- Theatrical release poster
- Spanish: El fantasma de mi mujer
- Directed by: Maria Ripoll
- Screenplay by: German Aparicio; Araceli Álvarez de Sotomayor; Olga Iglesias; María Ripoll;
- Story by: Germán Aparicio
- Produced by: Gustavo Ferrada; Winnie Baert; Francisco Sánchez Ortiz; Arnauld de Battice;
- Starring: Javier Rey; Loreto Mauleón; María Hervás; Marco Cáceres; Macarena Gómez;
- Cinematography: Joan Bordera
- Edited by: Nacho Ruiz Capillas
- Music by: Zacarías Martínez de la Riva
- Production companies: Mediacrest Entertainment; Ciudadano CISKUL; AT Production;
- Distributed by: A Contracorriente Films
- Release date: 20 February 2026 (Spain);
- Countries: Spain; Belgium;
- Language: Spanish

= My Wife Is a Ghost =

My Wife Is a Ghost (El fantasma de mi mujer) is a 2026 comedy film directed by Maria Ripoll starring Javier Rey, Loreto Mauleón, and María Hervás. It is a Spanish-Belgian co-production.

== Plot ==
Julia, the mistress of Fernando, apparently kills Fernando's wife María in an accident, asking for his help to get rid of the body. After telling the police that his wife had left him, Fernando however does not stop hearing and seeing María.

== Production ==
The screenplay was written by Germán Aparicio, Araceli Álvarez de Sotomayor, Olga Iglesias, and María Ripoll based on an original story by Germán Aparicio. The Spanish-Belgian film was produced by Mediacrest Aries, AIE – Mediacrest Entertainment, Ciudadano CISKUL and AT Production, and it had the participation of RTVE, Movistar Plus+, Netflix, and 3Cat.

== Release ==
Distributed by A Contracorriente Films, the film was released theatrically in Spain on 20 February 2026.

== Reception ==
Javier Ocaña of Cinemanía rated the film 2½ of out 5 stars, lamenting that in the end the film, modelled after American screwball comedies from the 1930s and 1940s, "just feels like another lacklustre Spanish commercial comedy".
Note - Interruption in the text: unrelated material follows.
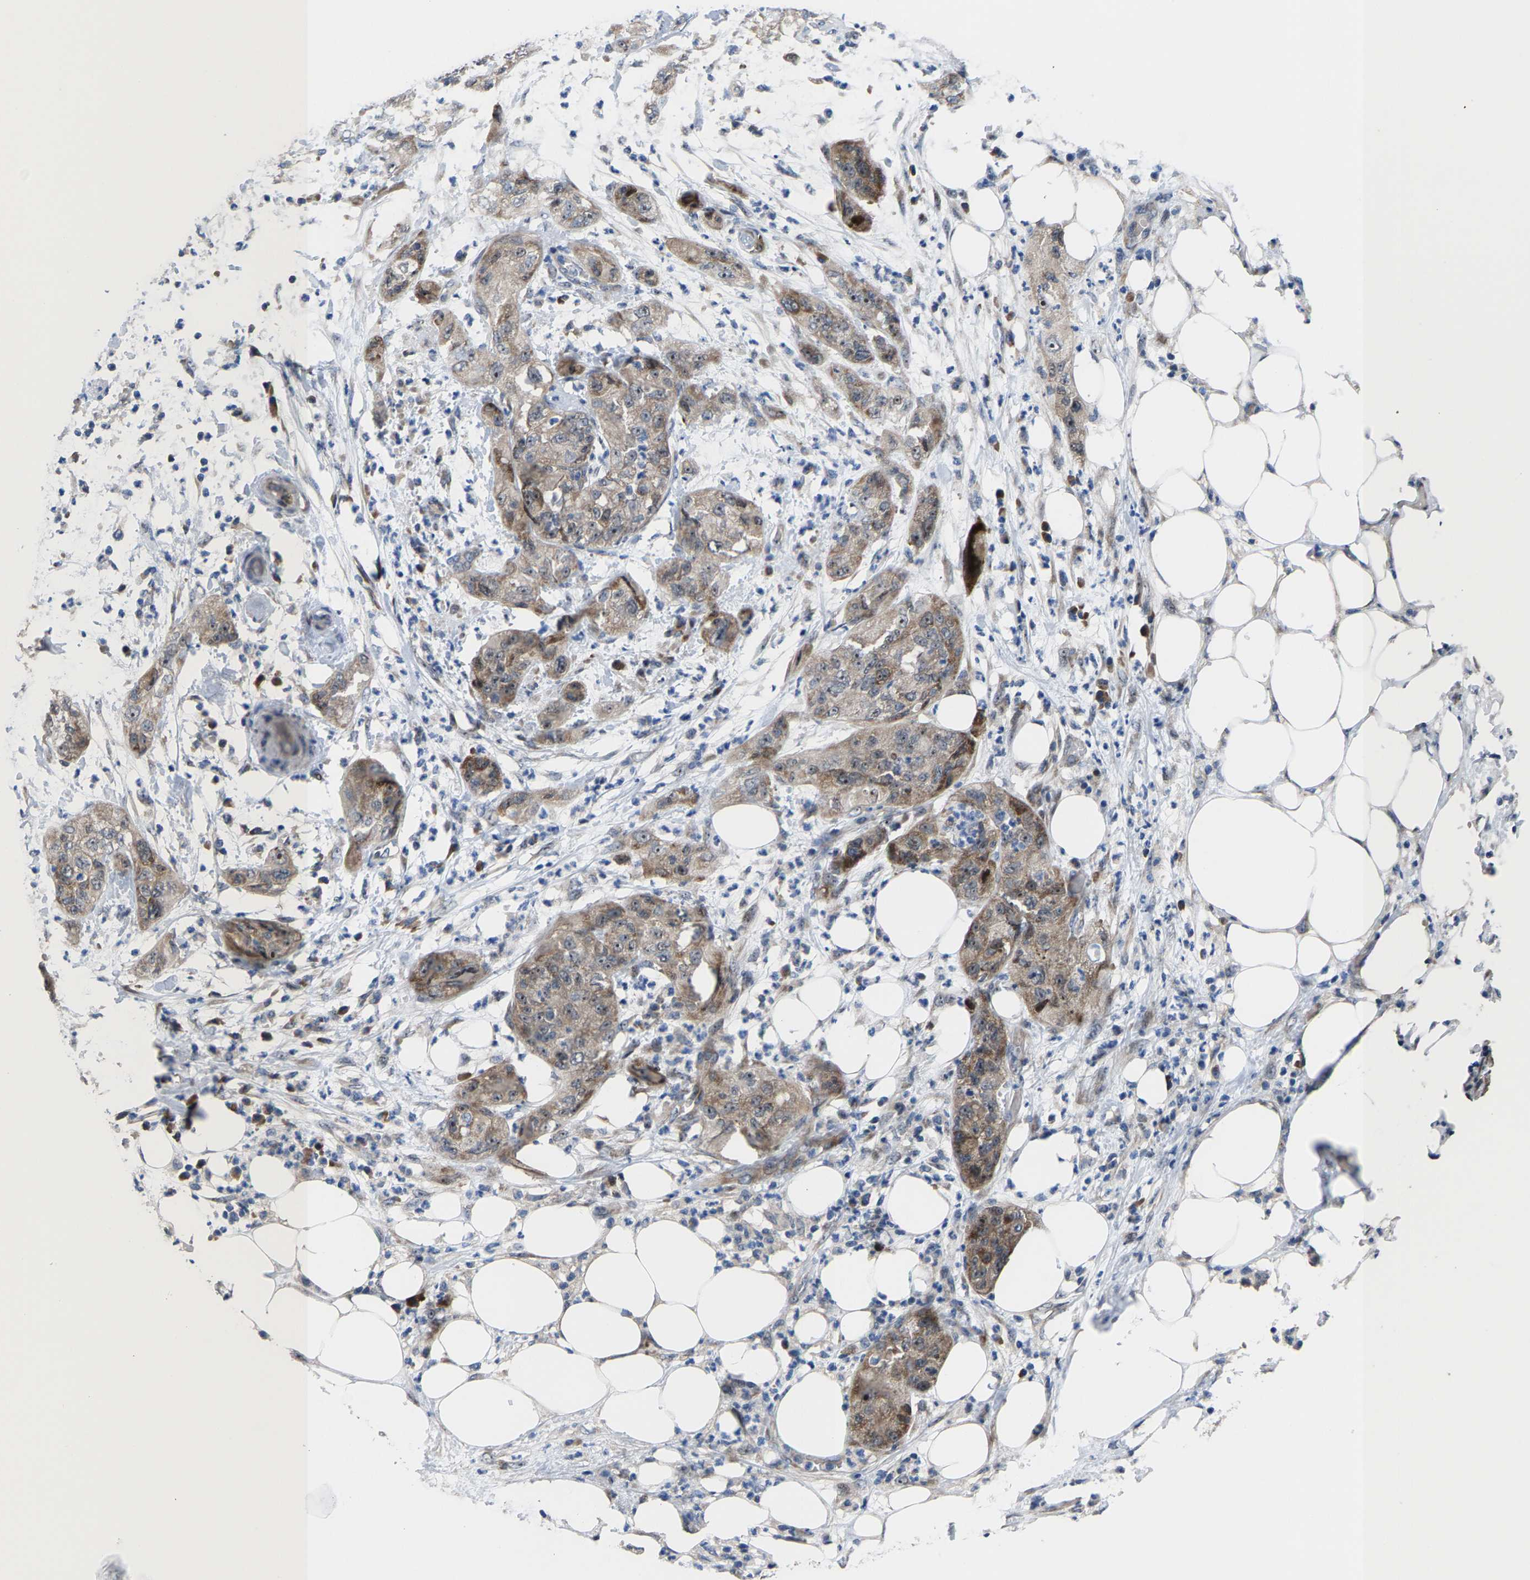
{"staining": {"intensity": "moderate", "quantity": ">75%", "location": "cytoplasmic/membranous"}, "tissue": "pancreatic cancer", "cell_type": "Tumor cells", "image_type": "cancer", "snomed": [{"axis": "morphology", "description": "Adenocarcinoma, NOS"}, {"axis": "topography", "description": "Pancreas"}], "caption": "DAB immunohistochemical staining of pancreatic cancer demonstrates moderate cytoplasmic/membranous protein staining in approximately >75% of tumor cells. Using DAB (3,3'-diaminobenzidine) (brown) and hematoxylin (blue) stains, captured at high magnification using brightfield microscopy.", "gene": "HAUS6", "patient": {"sex": "female", "age": 78}}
Elsa Fernández-Santos of El País assessed that the madcap comedy struggles to find its tone, singling out "the notion of unintended revenge" and the awakening of Mauleón's character as the best elements about the film.

Pablo Vázquez of Fotogramas rated the film 3 out of 5 stars, pointing out that My Wife Is a Ghost is elegantly brought to screen by Ripoll but also lamenting that at some point that the film, "which never fails to entertain, loses its ability to subvert and unsettle".